Ce choix, encore en discussion, est crucial pour bien comparer les effets non-CO₂ au CO₂, et prendre les bonnes décisions pour le climat. Il nécessitera un consensus scientifique et politique international. Mais quelle que soit la méthode choisie, l’impact des effets non-CO₂ sur le climat reste significatif.
La principale solution à court terme pour réduire les effets non-CO₂ est la modification des trajectoires pour éviter les zones propices à la formation de trainées de condensation. Mais cette solution n’est pas assez mature pour être déployée à grande échelle. Le risque principal est de mettre en œuvre des évitements inutiles qui pourraient être néfastes pour le climat.
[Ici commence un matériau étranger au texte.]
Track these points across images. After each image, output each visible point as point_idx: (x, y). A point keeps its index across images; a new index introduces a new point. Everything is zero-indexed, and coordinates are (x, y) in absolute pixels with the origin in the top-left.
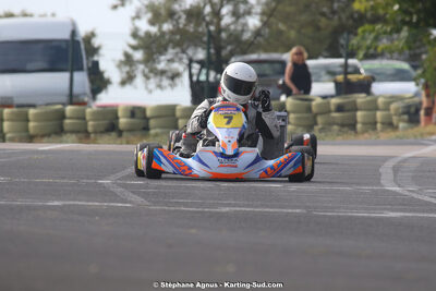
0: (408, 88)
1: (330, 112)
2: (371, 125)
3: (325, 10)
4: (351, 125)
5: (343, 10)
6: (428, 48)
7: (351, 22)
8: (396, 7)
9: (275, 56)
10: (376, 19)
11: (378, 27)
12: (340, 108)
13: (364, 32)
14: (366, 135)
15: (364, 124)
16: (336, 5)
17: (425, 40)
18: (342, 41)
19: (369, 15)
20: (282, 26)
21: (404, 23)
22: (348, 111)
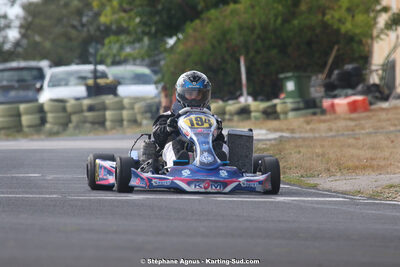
0: (150, 91)
1: (82, 111)
2: (119, 122)
3: (76, 23)
4: (100, 123)
5: (91, 23)
6: (165, 55)
7: (98, 33)
8: (138, 20)
9: (33, 64)
10: (120, 31)
11: (123, 37)
12: (91, 108)
13: (110, 42)
14: (114, 131)
15: (112, 121)
16: (85, 19)
17: (162, 49)
18: (91, 50)
19: (114, 27)
20: (38, 38)
21: (144, 33)
22: (99, 110)
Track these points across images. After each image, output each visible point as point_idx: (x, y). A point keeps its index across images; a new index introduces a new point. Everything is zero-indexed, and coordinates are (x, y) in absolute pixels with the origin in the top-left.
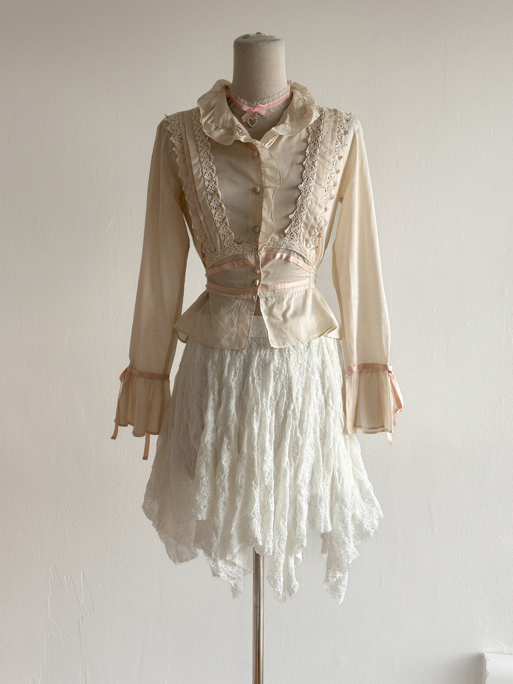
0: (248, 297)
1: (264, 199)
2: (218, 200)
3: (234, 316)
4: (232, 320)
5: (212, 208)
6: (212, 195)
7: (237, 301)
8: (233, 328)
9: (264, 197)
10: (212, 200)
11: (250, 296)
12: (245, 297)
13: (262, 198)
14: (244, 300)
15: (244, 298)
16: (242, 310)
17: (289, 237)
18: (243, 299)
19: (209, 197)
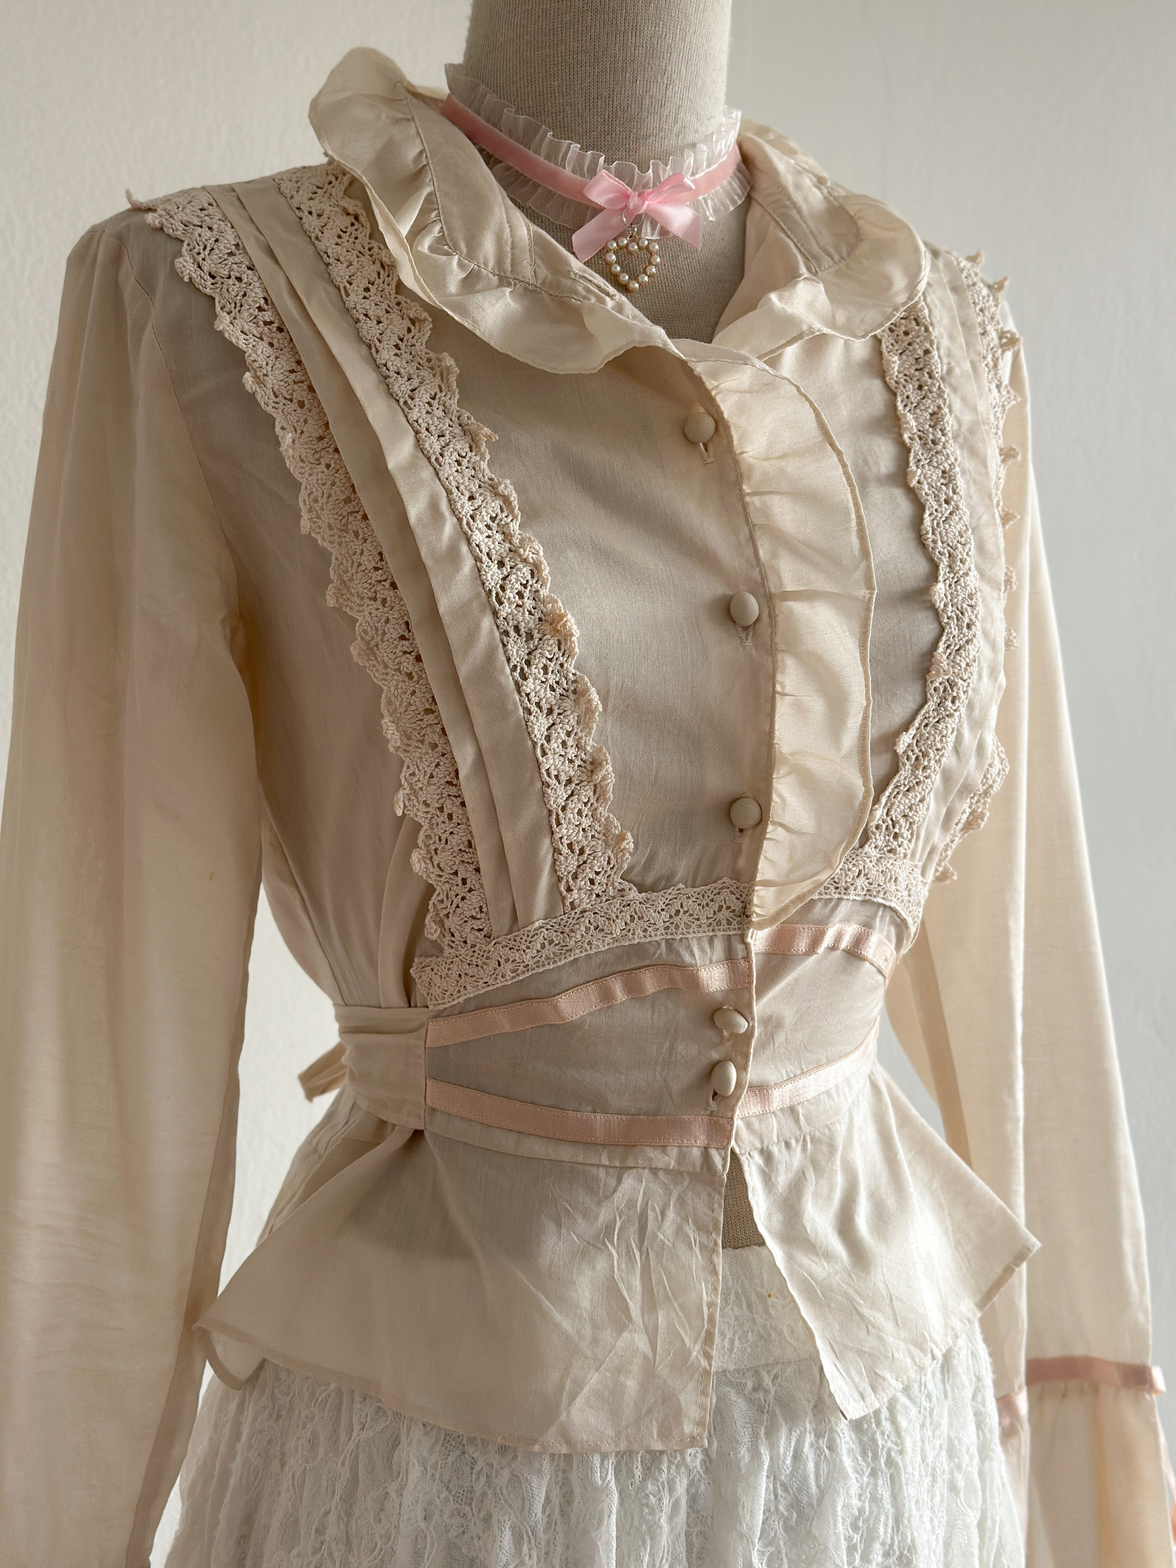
0: (682, 1157)
1: (779, 656)
2: (562, 665)
3: (624, 1266)
4: (612, 1291)
5: (534, 708)
6: (530, 636)
7: (628, 1182)
8: (626, 1335)
9: (782, 647)
10: (528, 663)
11: (696, 1152)
12: (670, 1159)
13: (771, 651)
14: (661, 1175)
15: (660, 1165)
16: (659, 1228)
17: (879, 843)
18: (654, 1171)
19: (517, 649)
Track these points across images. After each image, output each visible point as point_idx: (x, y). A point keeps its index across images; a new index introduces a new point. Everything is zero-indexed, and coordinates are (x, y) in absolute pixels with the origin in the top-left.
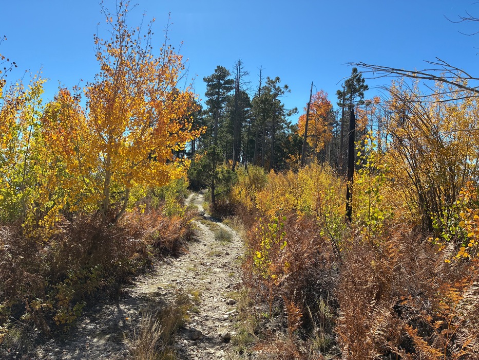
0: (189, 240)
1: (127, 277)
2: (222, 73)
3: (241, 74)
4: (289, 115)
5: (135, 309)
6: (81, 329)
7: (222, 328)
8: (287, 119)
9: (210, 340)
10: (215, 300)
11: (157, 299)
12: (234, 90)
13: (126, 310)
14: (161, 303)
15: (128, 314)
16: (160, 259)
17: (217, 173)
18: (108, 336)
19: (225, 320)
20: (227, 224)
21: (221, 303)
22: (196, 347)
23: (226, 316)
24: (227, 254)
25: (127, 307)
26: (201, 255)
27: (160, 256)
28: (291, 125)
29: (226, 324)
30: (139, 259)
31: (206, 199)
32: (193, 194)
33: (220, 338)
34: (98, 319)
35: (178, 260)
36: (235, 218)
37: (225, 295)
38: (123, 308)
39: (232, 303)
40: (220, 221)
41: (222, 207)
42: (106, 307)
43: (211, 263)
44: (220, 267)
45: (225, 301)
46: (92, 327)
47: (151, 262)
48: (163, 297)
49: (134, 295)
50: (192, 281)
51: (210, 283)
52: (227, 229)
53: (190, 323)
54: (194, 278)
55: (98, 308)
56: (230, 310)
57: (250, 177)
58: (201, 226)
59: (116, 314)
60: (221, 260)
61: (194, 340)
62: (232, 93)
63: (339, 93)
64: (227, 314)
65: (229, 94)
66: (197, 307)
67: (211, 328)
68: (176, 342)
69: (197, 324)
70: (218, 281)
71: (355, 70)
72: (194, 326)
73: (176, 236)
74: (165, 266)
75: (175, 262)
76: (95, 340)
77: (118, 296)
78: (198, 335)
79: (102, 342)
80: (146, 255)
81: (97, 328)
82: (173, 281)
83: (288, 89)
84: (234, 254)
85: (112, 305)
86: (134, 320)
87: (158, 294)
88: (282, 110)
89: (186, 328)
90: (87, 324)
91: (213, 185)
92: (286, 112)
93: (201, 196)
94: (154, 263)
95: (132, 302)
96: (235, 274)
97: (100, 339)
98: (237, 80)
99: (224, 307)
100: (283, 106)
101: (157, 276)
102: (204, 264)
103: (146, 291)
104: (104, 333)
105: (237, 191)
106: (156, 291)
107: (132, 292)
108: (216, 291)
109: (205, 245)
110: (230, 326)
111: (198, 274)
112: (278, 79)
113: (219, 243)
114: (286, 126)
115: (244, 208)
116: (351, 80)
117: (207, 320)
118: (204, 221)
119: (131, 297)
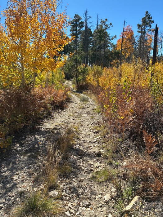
0: (68, 102)
1: (39, 120)
2: (78, 18)
3: (88, 18)
4: (112, 39)
5: (44, 137)
6: (14, 150)
7: (94, 147)
8: (112, 41)
9: (88, 155)
10: (87, 131)
11: (55, 131)
12: (85, 27)
13: (39, 138)
14: (58, 133)
15: (40, 140)
16: (55, 111)
17: (78, 69)
18: (29, 154)
19: (95, 142)
20: (85, 94)
21: (90, 132)
22: (81, 160)
23: (95, 140)
24: (88, 107)
25: (39, 136)
26: (75, 108)
27: (55, 109)
28: (113, 45)
29: (96, 145)
30: (44, 111)
31: (73, 83)
32: (67, 81)
33: (95, 154)
34: (23, 144)
35: (64, 111)
36: (89, 91)
37: (92, 128)
38: (37, 137)
39: (96, 133)
40: (81, 93)
41: (82, 87)
42: (28, 137)
43: (81, 112)
44: (86, 114)
45: (92, 131)
46: (20, 149)
47: (50, 112)
48: (58, 130)
49: (43, 130)
50: (73, 121)
51: (82, 122)
52: (85, 96)
53: (75, 145)
54: (74, 119)
55: (24, 137)
56: (96, 136)
57: (95, 71)
58: (73, 96)
59: (33, 140)
60: (85, 111)
61: (80, 156)
62: (83, 29)
63: (139, 25)
64: (96, 139)
65: (82, 30)
66: (78, 135)
67: (88, 148)
68: (70, 157)
69: (80, 145)
70: (86, 121)
71: (147, 12)
72: (78, 147)
73: (61, 99)
74: (58, 114)
75: (63, 112)
76: (22, 157)
77: (35, 131)
78: (82, 153)
79: (26, 158)
80: (47, 109)
81: (23, 149)
82: (63, 121)
83: (112, 25)
84: (91, 107)
85: (31, 135)
86: (44, 144)
87: (55, 129)
88: (109, 37)
89: (74, 148)
90: (17, 147)
91: (77, 76)
92: (111, 38)
93: (71, 82)
94: (52, 113)
95: (42, 133)
96: (94, 117)
97: (24, 156)
98: (85, 21)
99: (93, 135)
100: (109, 35)
101: (54, 119)
102: (77, 113)
103: (49, 127)
104: (27, 152)
105: (89, 78)
106: (54, 127)
107: (42, 128)
108: (86, 126)
109: (76, 104)
110: (99, 146)
111: (75, 118)
112: (106, 20)
113: (83, 103)
114: (111, 45)
115: (93, 86)
116: (145, 18)
117: (85, 142)
118: (74, 93)
119: (41, 131)
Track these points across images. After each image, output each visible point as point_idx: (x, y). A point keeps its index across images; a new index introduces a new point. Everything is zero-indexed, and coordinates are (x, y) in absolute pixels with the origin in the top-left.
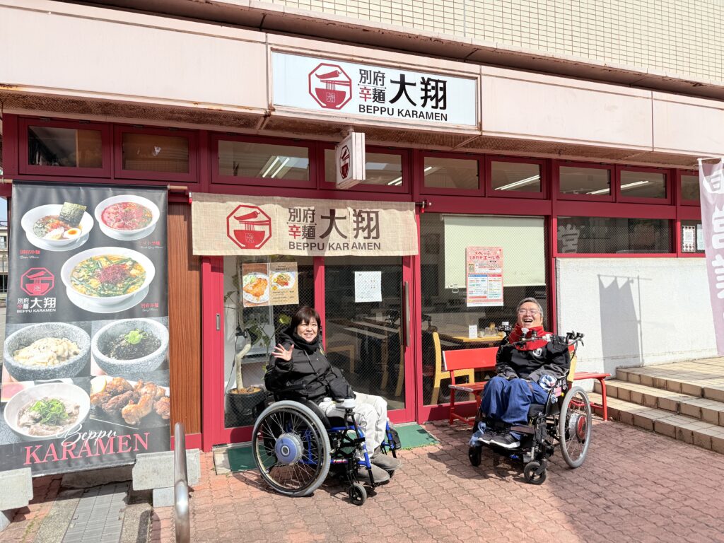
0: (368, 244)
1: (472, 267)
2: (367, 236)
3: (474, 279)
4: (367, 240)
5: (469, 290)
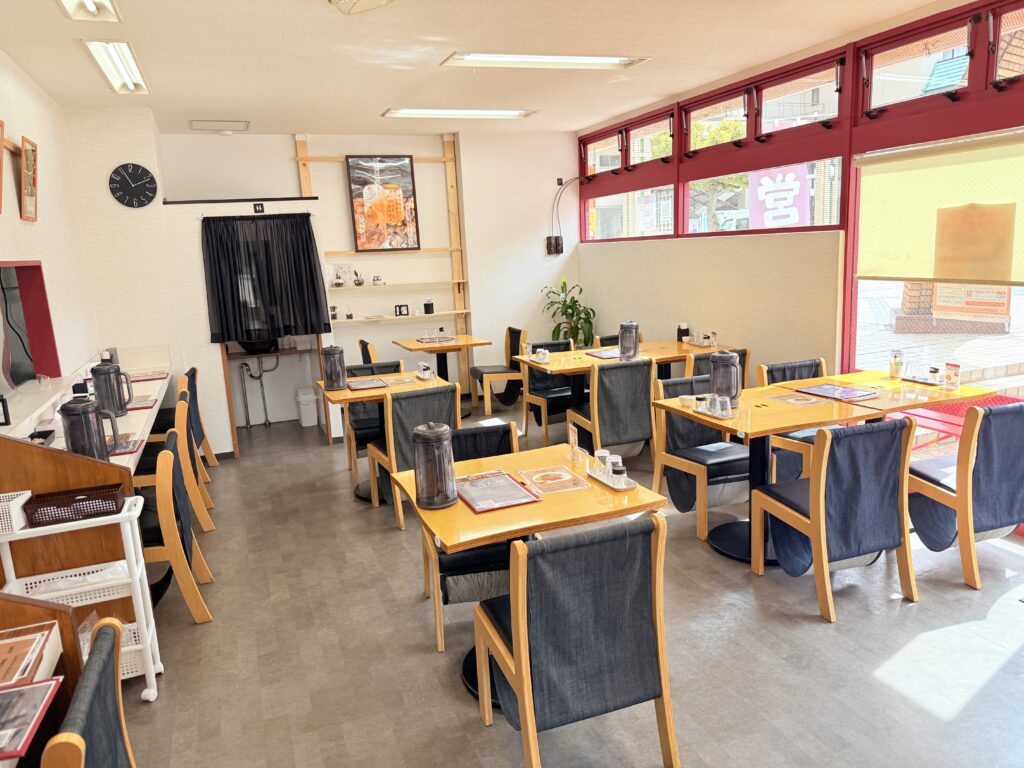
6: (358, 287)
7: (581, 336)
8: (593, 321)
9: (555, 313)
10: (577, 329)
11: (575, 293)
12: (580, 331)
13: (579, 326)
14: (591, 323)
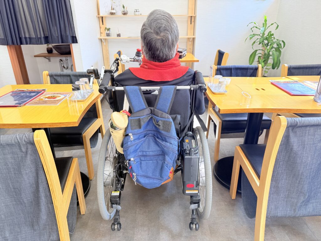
6: (125, 16)
7: (270, 61)
8: (282, 50)
9: (254, 42)
10: (269, 55)
11: (272, 29)
12: (271, 57)
13: (271, 53)
14: (280, 52)
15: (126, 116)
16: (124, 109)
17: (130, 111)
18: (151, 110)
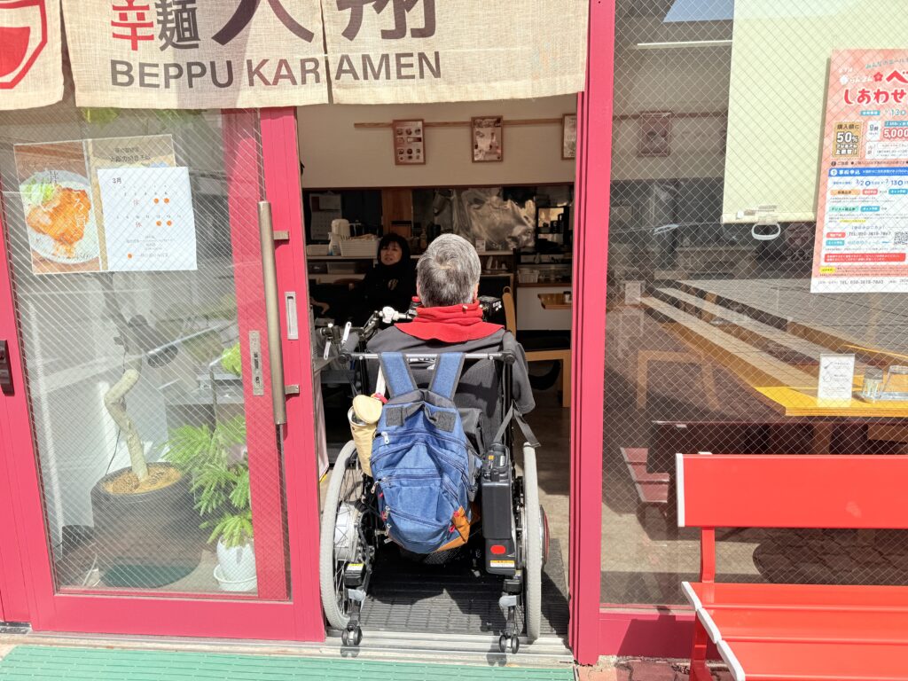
0: (399, 56)
1: (849, 135)
2: (392, 27)
3: (854, 183)
4: (394, 42)
5: (825, 228)
15: (380, 403)
16: (377, 391)
17: (387, 396)
18: (423, 393)
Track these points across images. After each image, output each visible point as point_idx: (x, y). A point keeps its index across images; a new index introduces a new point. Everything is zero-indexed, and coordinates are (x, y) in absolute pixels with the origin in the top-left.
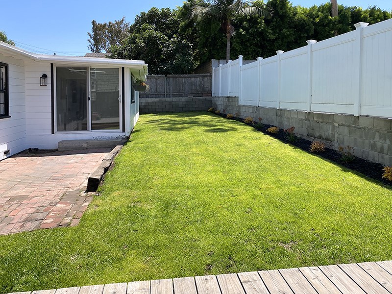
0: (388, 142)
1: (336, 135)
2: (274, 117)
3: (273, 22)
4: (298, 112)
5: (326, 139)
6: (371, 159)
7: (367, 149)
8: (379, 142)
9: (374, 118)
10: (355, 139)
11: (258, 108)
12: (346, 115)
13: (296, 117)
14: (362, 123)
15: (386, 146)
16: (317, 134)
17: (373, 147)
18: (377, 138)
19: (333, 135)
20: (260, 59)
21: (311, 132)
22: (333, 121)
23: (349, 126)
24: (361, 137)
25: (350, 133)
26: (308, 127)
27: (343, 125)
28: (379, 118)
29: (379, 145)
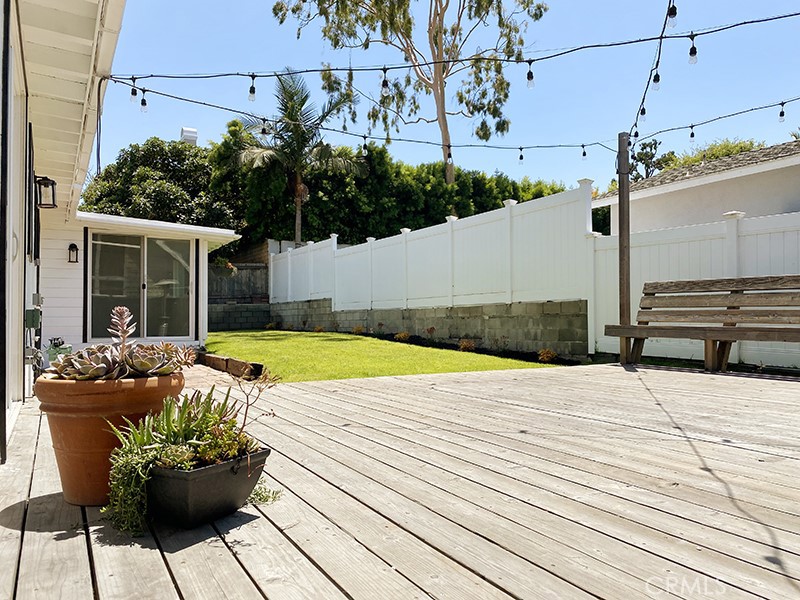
0: (541, 327)
1: (487, 330)
2: (399, 322)
3: (367, 184)
4: (435, 310)
5: (476, 337)
6: (525, 350)
7: (521, 338)
8: (532, 328)
9: (527, 304)
10: (508, 330)
11: (370, 312)
12: (497, 306)
13: (433, 316)
14: (515, 311)
15: (539, 331)
16: (463, 334)
17: (527, 335)
18: (530, 325)
19: (483, 331)
20: (371, 240)
21: (454, 332)
22: (483, 313)
23: (500, 317)
24: (514, 327)
25: (502, 325)
26: (451, 326)
27: (494, 317)
28: (532, 304)
29: (532, 331)
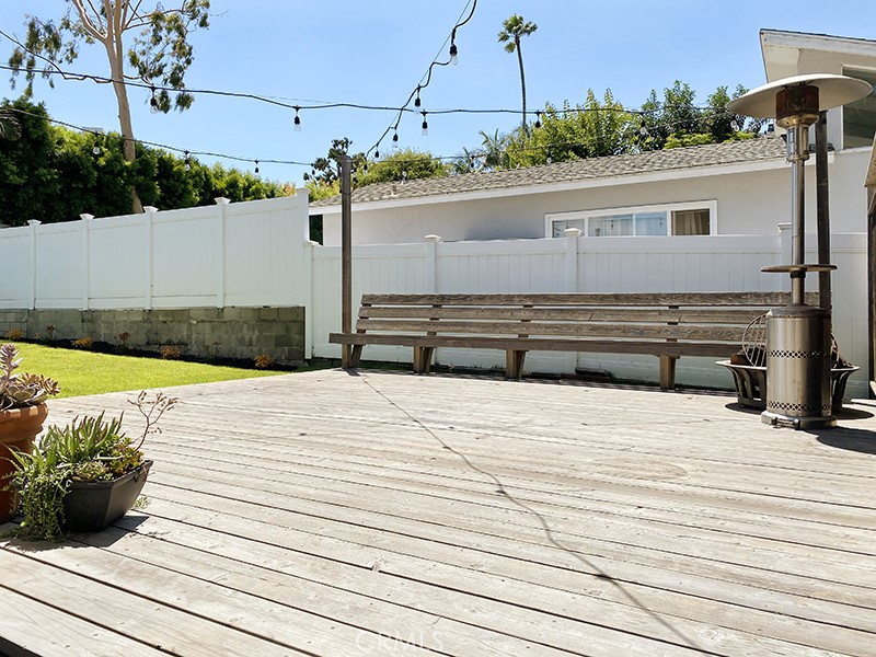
0: (257, 332)
1: (194, 336)
2: (77, 325)
4: (129, 312)
5: (180, 344)
6: (239, 357)
7: (234, 344)
8: (247, 334)
9: (241, 308)
10: (220, 337)
11: (33, 313)
12: (207, 309)
14: (227, 316)
15: (254, 337)
16: (164, 339)
17: (241, 340)
18: (245, 330)
19: (189, 337)
20: (35, 223)
21: (153, 337)
22: (190, 317)
23: (211, 322)
24: (227, 332)
25: (213, 330)
26: (149, 331)
27: (203, 321)
28: (246, 309)
29: (247, 338)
Air France est entrée dans une phase d’expérimentations pour évaluer et démontrer l’efficacité de ces solutions.
En 2023, en collaboration avec Météo France, Air France a expérimenté sur quatre vols européens et intercontinentaux, un processus d’évitement de trainées de condensation : la première étape est la prévision des zones de formation des trainées de condensation persistantes, la deuxième étape est l’étude de l’évitement des zones à risque dans la trajectoire de vol et l’exécution du vol, la dernière étape consiste à vérifier la pertinence de son action grâce à des images satellites.
Une nouvelle expérimentation de plus grande ampleur est prévue fin 2024, dans le cadre du projet européen CICONIA.
Les oxydes d’azote (aussi appelés NOx), sont formés à haute température lors de la combustion dans les moteurs. A faible altitude, ils dégradent la qualité de l’air et ont un effet sur la santé humaine. Emis à haute altitude, les NOx contribuent au réchauffement climatique en formant de l’ozone tandis qu’ils provoquent un effet refroidissant en détruisant du méthane atmosphérique.
En l’état actuel des connaissances scientifiques, sur la période 1940-2018, les NOx ont eu un effet réchauffant net, équivalent à la moitié du CO₂. Les interactions entre les NOx et le climat font toujours l’objet de recherches scientifiques : l’effet des NOx, qui dépend de la composition atmosphérique, pourrait être refroidissant dans le futur.
La réduction des émissions de NOx nécessite souvent de faire un compromis avec le CO₂ : c’est le cas par exemple des changements d’altitude de vol, ou de la conception des moteurs.